I loved going to the Ocean City, NJ boardwalk as a kid. The stores and amusement rides, the pizza places and popcorn shops, the balloons and cotton candy were all wonderful. Sundays on the boardwalk, however, were something less than wonderful. When I was growing up there were the Blue laws in Ocean City. These New Jersey laws restricted a number of economic activities from taking place on Sundays. These laws meant one thing to me—all the shops on the boardwalk were closed every Sunday. And because of it, going to the boardwalk on Sundays was not so enchanting to me. It meant walking by one closed shop or ride after another.
I can recall on a number of occasions taking long walks with my family on ‘the boards’, exercising off the flounder and shrimp and crab and fries we had for Sunday dinner. (Sunday on the boards was actually my dad’s favorite day to ‘go shopping’ since one began and ended the excursion with the same amount of money in one’s pocket. On more than one occasion he stood up from Sunday dinner and teased with a smile, “Anyone want to go shopping on the boards?” The older I got the funnier this little scene became. But as a young kid I did not find it so funny.)

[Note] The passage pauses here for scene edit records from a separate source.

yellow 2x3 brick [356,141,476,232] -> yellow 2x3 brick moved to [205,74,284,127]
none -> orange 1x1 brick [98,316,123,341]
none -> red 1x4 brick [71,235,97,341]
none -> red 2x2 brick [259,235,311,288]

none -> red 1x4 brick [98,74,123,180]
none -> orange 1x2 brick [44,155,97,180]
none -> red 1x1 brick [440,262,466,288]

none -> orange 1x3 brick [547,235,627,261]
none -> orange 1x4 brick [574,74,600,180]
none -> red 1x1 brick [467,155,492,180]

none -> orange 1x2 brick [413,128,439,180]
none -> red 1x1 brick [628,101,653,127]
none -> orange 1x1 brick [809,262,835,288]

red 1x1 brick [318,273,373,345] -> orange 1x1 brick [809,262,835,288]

So our family headed up to the boards. We would walk and talk together and I would stare into one shop after another, window after window of chocolate fudge and old-school yellow boogie boards and saltwater taffy and red kites and merry-go-rounds. What a torturing walk for a five-year-old! My face pressed against the windows straining to see further in. I longed to have what was in the stores, but I knew I would walk home empty-handed.
These Sunday journeys to the boardwalk were deeply unsatisfying experiences – always on the outside looking in. I am mindful of this “on outside looking in” boardwalk memory every Advent. In my own faith journey, it is a season full of longing. Well-acquainted with the story of baby Jesus born, aware of the tremendous impact of the Incarnation (God becoming Man in and as Jesus), yet my heart often remains distant from all the significance. The meaning of God’s rescue story fails to register as deeply and personally as I want it to. “Behold–I am bringing you good news of great joy for all people” (Luke 2:10) My heart presses against this new sort of window, longing for good news of great joy for all people. I yearn and pray and wait and hope yet again.

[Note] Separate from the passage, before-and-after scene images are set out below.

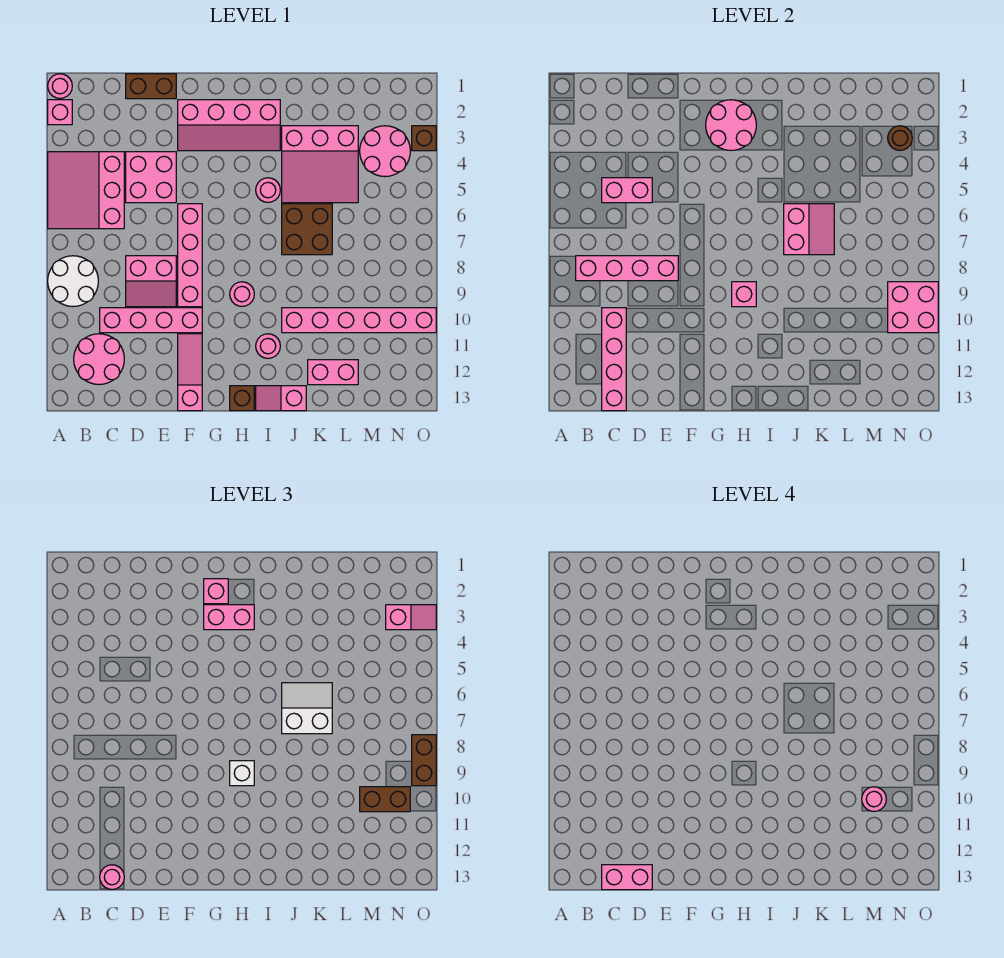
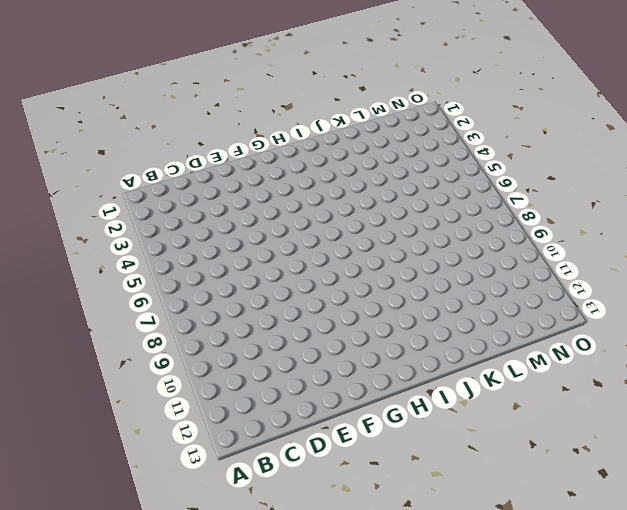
none -> pink 1x1 round brick [48,74,72,98]
none -> pink 1x1 brick [48,100,72,125]
none -> pink 3x3 slope [48,152,124,229]
none -> white 2x2 round brick [48,256,98,306]

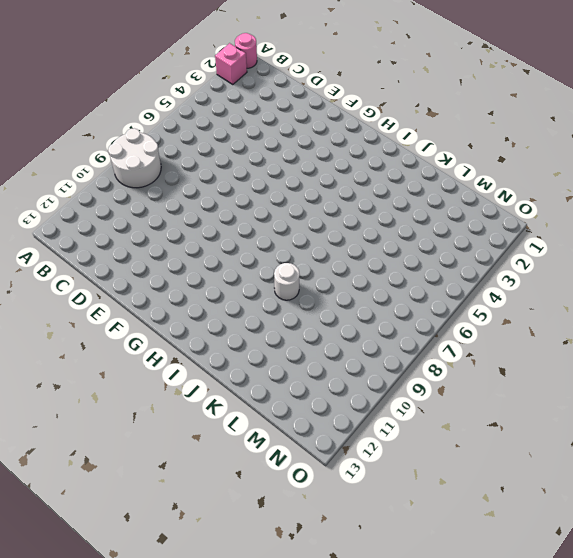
white 1x1 round brick [274,263,299,300] -> none
none -> pink 3x3 slope [48,152,124,229]
none -> pink 2x2 round brick [74,334,124,384]
none -> pink 1x4 brick [100,308,202,333]
none -> brown 1x2 brick [126,74,176,99]

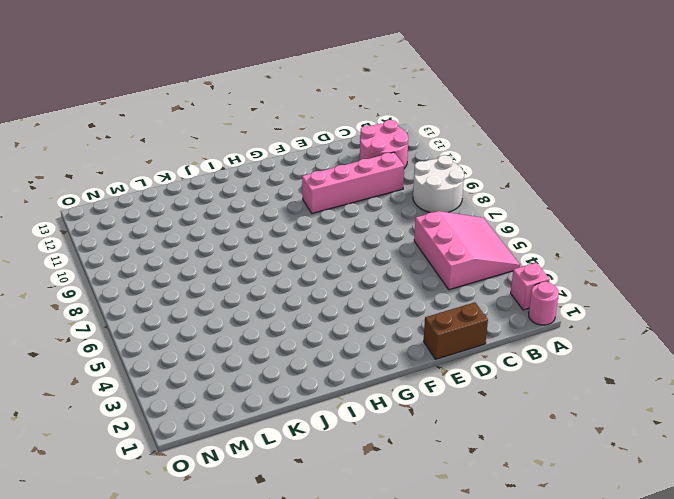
none -> pink 2x2 brick [126,152,176,203]
none -> pink 2x2 slope [126,256,176,307]
none -> pink 2x4 slope [178,100,280,151]
none -> pink 1x4 brick [178,204,202,307]

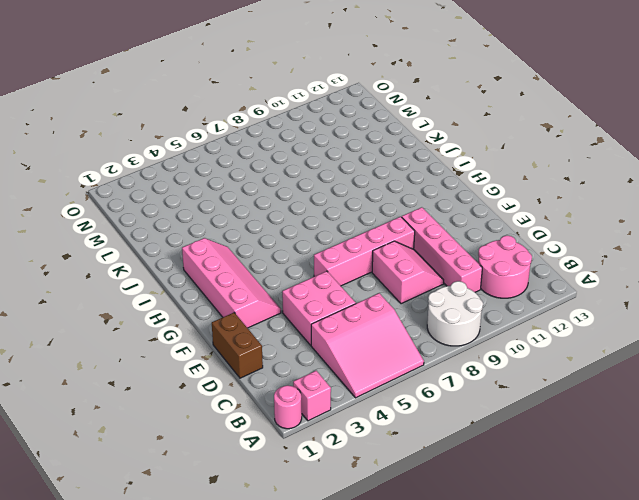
none -> pink 1x3 slope [178,334,202,411]
none -> pink 1x1 round brick [230,282,254,306]
none -> brown 1x1 brick [230,386,254,411]
none -> pink 1x1 round brick [256,178,280,202]

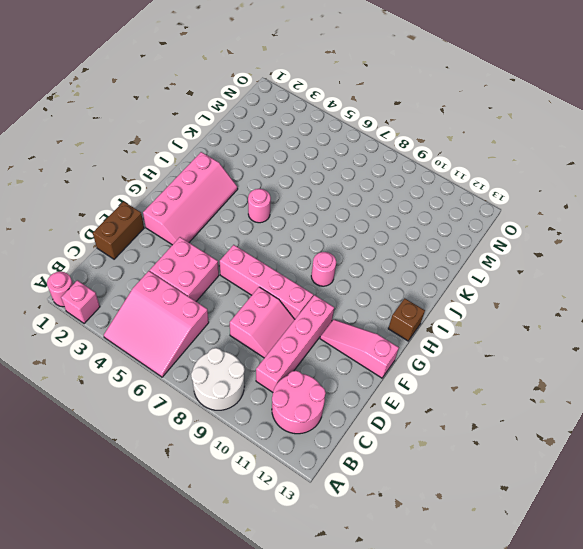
none -> pink 1x1 round brick [256,334,280,358]
none -> pink 1x2 slope [256,386,306,411]
none -> pink 3x3 slope [282,126,358,203]
none -> brown 2x2 brick [282,204,332,255]

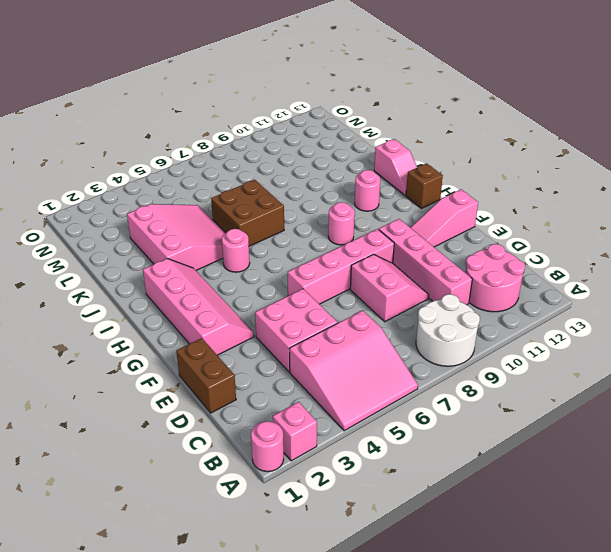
none -> pink 1x6 brick [282,308,436,333]
none -> pink 1x2 brick [308,360,358,385]
none -> pink 2x2 round brick [360,126,410,176]
none -> brown 1x1 brick [412,126,436,151]

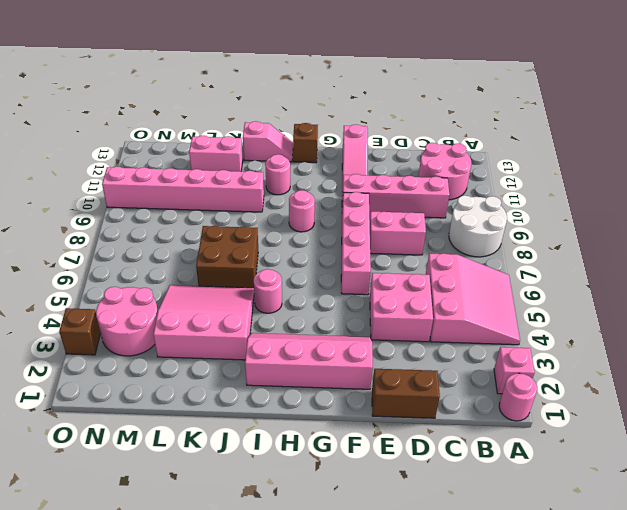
none -> pink 1x4 brick [576,256,678,281]
none -> pink 1x2 brick [602,178,652,203]
none -> pink 1x4 brick [602,308,626,411]
none -> pink 2x2 round brick [706,100,756,150]

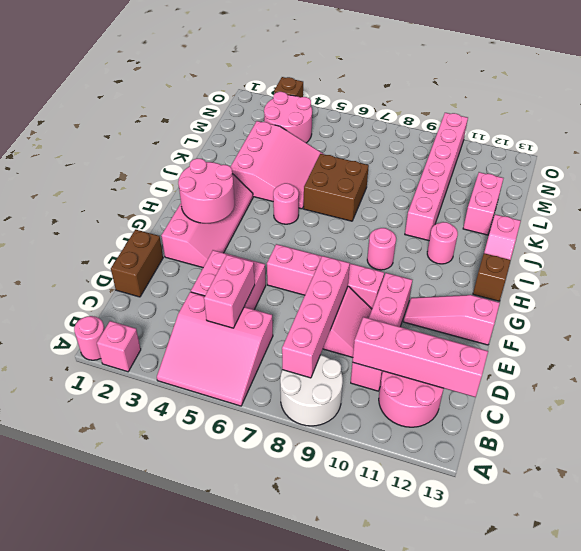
none -> pink 1x1 brick [732,282,756,307]
none -> pink 2x2 slope [784,204,834,255]
none -> brown 1x1 round brick [888,126,912,150]
none -> pink 2x2 brick [888,282,938,333]

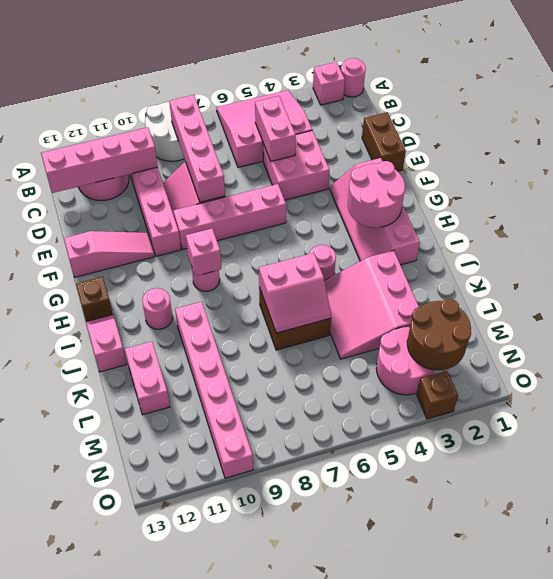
brown 2x2 round brick [407,299,471,370] -> brown 1x1 round brick [888,126,912,150]
none -> pink 2x2 brick [888,282,938,333]
none -> pink 1x1 round brick [100,865,124,889]
none -> pink 1x1 brick [204,579,228,604]
none -> pink 1x2 brick [204,605,254,630]

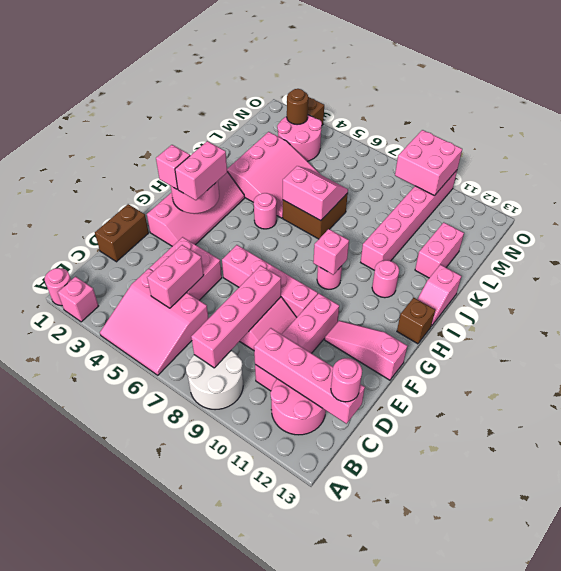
none -> white 1x1 brick [230,761,254,786]
none -> white 2x2 slope [282,683,332,734]
none -> brown 1x2 brick [360,787,410,812]
none -> pink 1x2 slope [386,605,436,630]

May we find ourselves over these next few weeks of December pressing our faces and hearts into the Christmas story. And may we immerse ourselves in Paul’s prayerful articulation of this deep longing…
“I pray that, according to the riches of his glory, he may grant that you may be strengthened in your inner being with power through his Spirit, and that Christ may dwell in your hearts through faith, as you are being rooted and grounded in love. I pray that you may have the power to comprehend, with all the saints, what is the breadth and length and height and depth, and to know the love of Christ that surpasses knowledge, so that you may be filled with all the fullness of God.” (Eph. 3:16-18)
Grace & Peace be yours in Christ Jesus.